New York – The Comic Book Legal Defense Fund (CBLDF), with the national Banned Books Week planning committee, today announced that this year’s celebration of the freedom to read will emphasize a thematic focus on comics and graphic novels. This year’s Banned Books Week, Sept. 21 – 27, will shine a light on this still misunderstood form of storytelling and will celebrate the value of graphic novels to readers from all walks of life through the work performed by Banned Books Week sponsors and individual librarians, retailers and readers from all over the world.
“This year we spotlight graphic novels because, despite their serious literary merit and popularity as a genre, they are often subject to censorship,” said Judith Platt, chair of the Banned Books Week National Committee.

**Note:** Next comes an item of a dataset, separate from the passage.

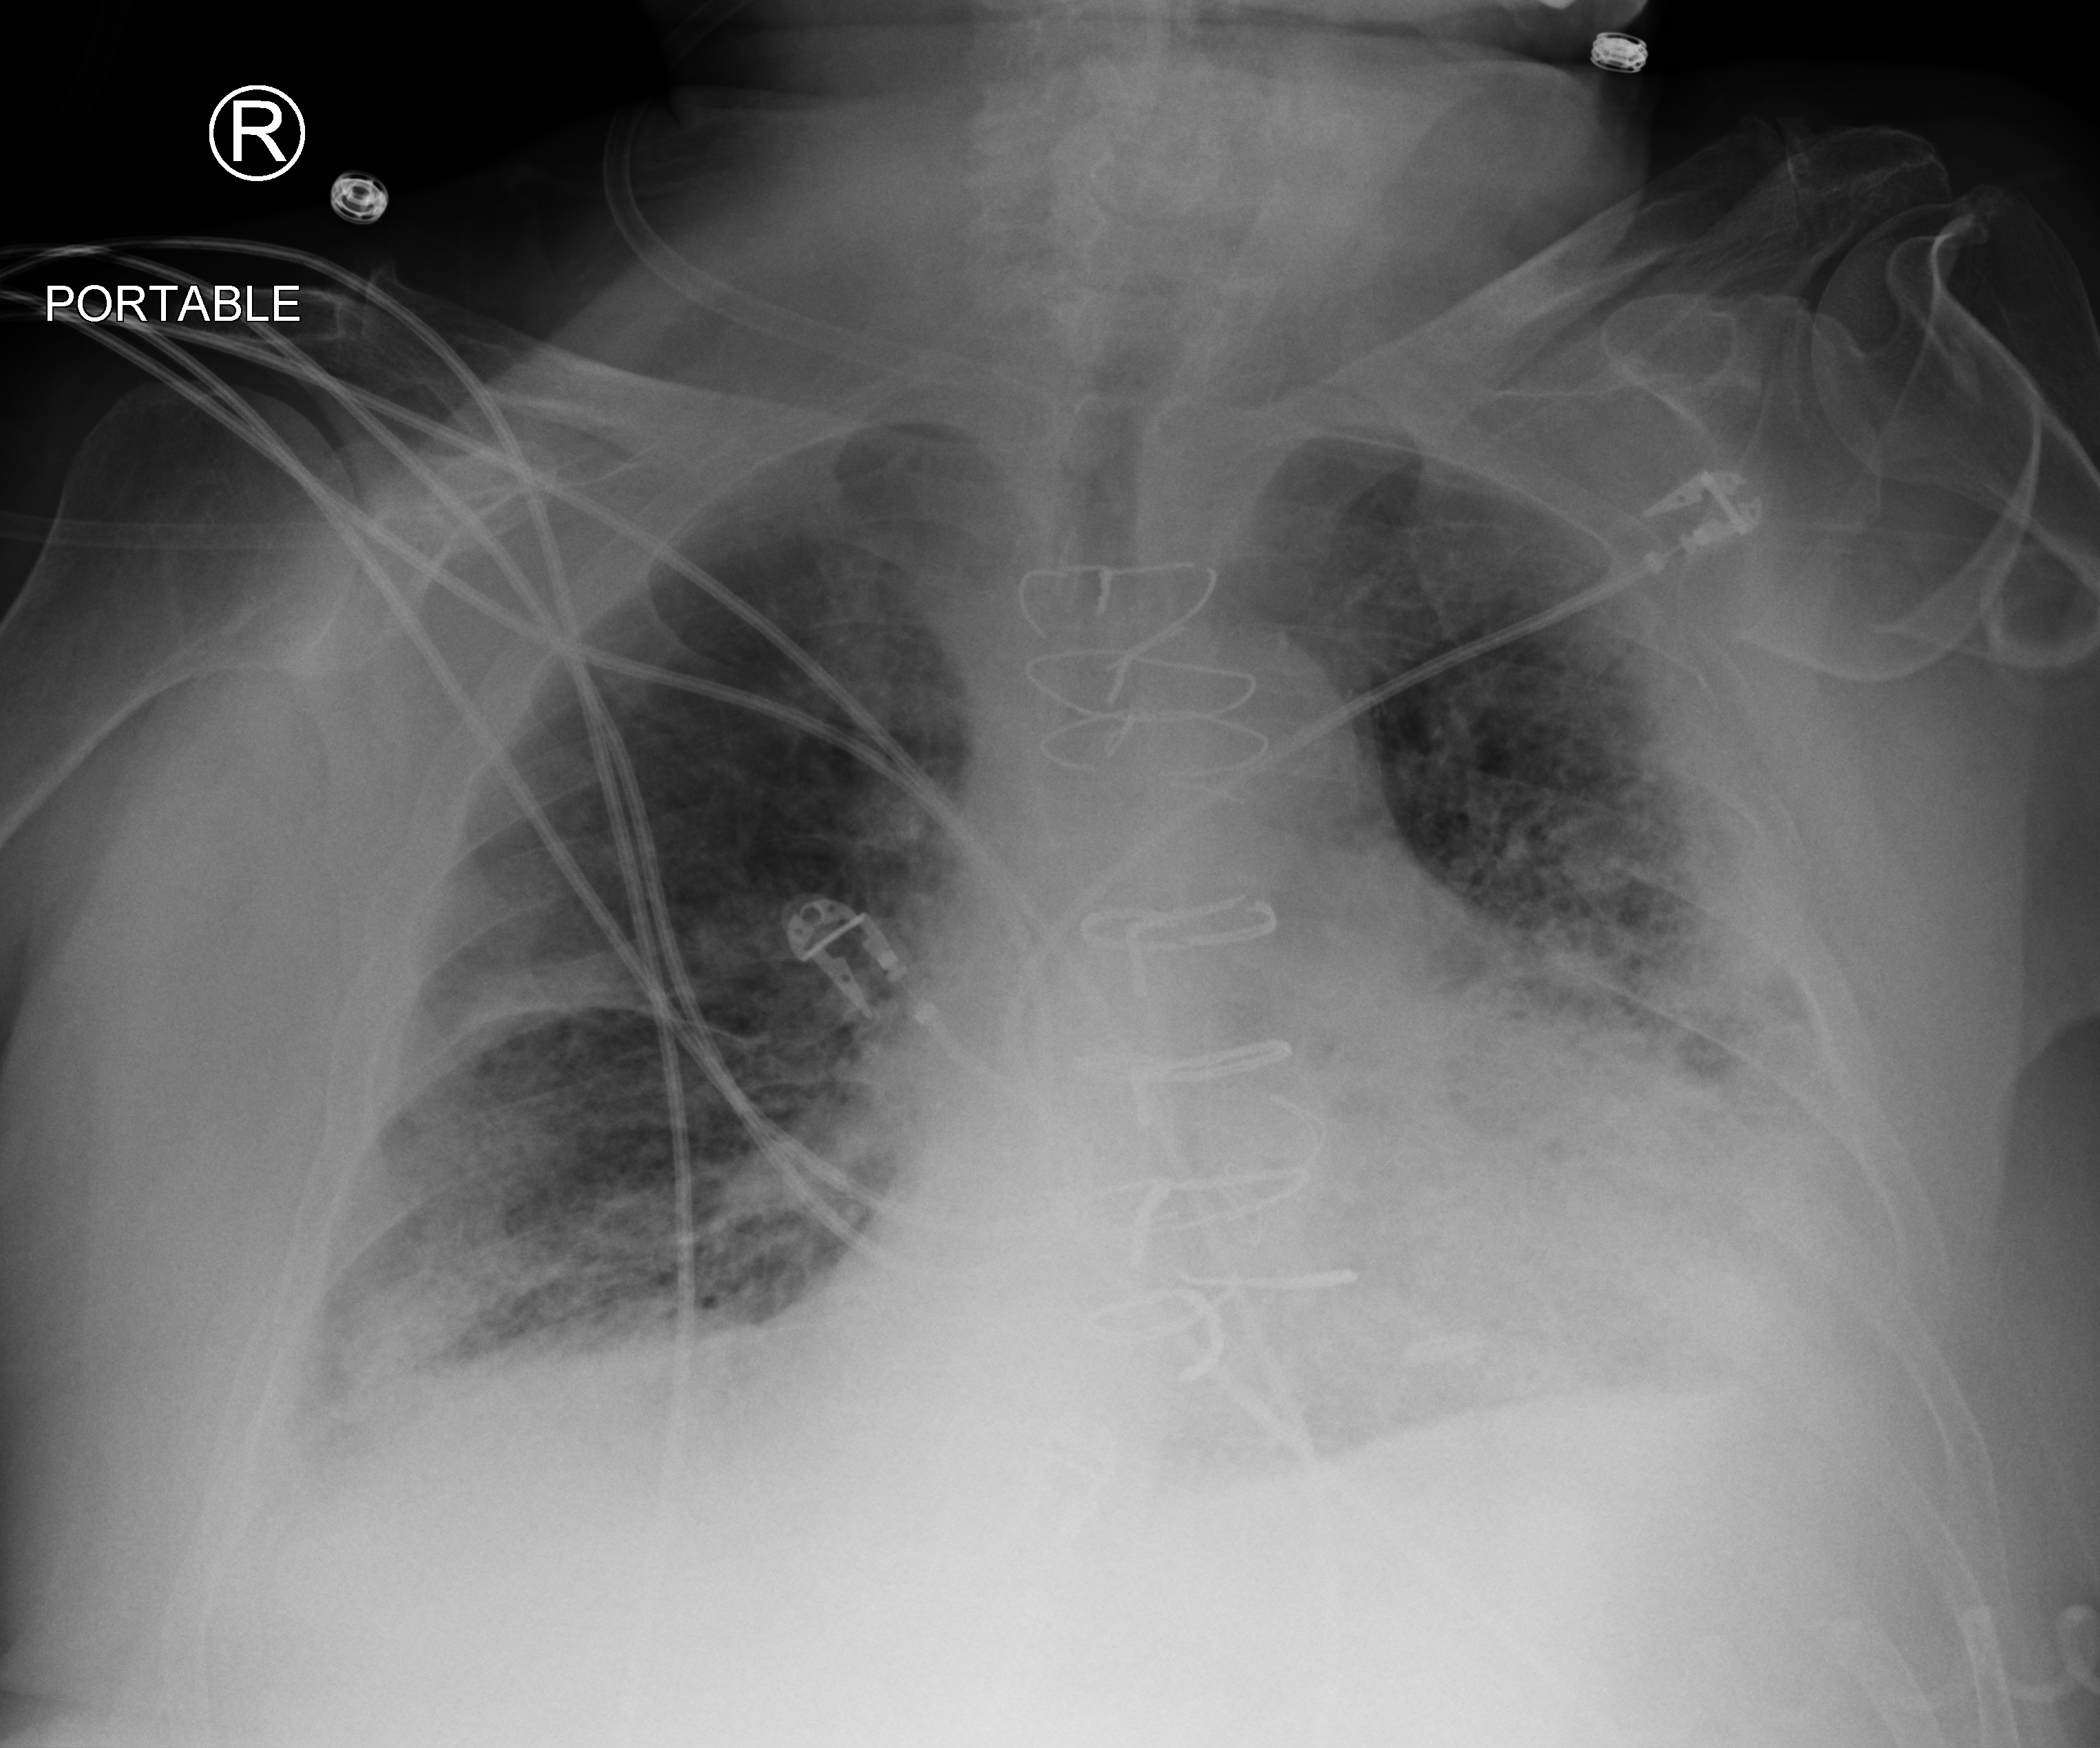
Bedside chest radiograph (computed radiography); anteroposterior (AP) projection. Patient hospitalised with COVID-19; male, aged 75–90 years.
From the hospital-stay record, not from the radiograph (when in the stay this image was taken is not recorded): admitted to intensive care during this hospital stay: no.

Recently, the acclaimed memoir Fun Home by Alison Bechdel, has been the flashpoint in a university funding controversy in South Carolina, while last year Persepolis, by Marjane Satrapi, faced an attempted ban in the Chicago Public Schools. Graphic novels continually show up on the American Library Association’s (ALA) Top 10 list of Frequently Challenged Books. The ALA released its current list in April and includes Dav Pilkey’s Captain Underpants at the top spot and Jeff Smith’s series Bone arriving at #10.
“The CBLDF is pleased to be a part of the coalition that makes Banned Books Week such a vital time to celebrate the freedom to read,” said CBLDF Executive Director Charles Brownstein. “It’s shocking that books are still banned and challenged. Comics are especially vulnerable to those challenges. With this year’s Banned Books Week focus, we welcome the opportunity to engage the public in a vital dialogue about intellectual freedom and the powerful role comics serve.”
Banned Books Week celebrates the Freedom to Read by encouraging readouts, displays, and community activities designed to raise awareness of the ongoing threats of censorship that continue to occur.
CBLDF.org offers a broad range of resources about banned and challenged comics, as well as tools that libraries, retailers and individuals can use to develop their own Banned Books Week celebrations. For an introduction to banned books and Banned Books Week, visit CBLDF’s FAQ: Banned Books Week 101.
Bannedbooksweek.org is a hub for information about how individuals and institutions can become involved in celebrating this important event. The website also includes resources and activities provided by event sponsors.
Banned Books Week is sponsored by the American Booksellers Association, American Booksellers Foundation for Free Expression, American Library Association, American Society of Journalists and Authors, Association of American Publishers, Comic Book Legal Defense Fund, Freedom to Read Foundation, National Association of College Stores, National Coalition Against Censorship, National Council of Teachers of English, PEN American Center, and Project Censored.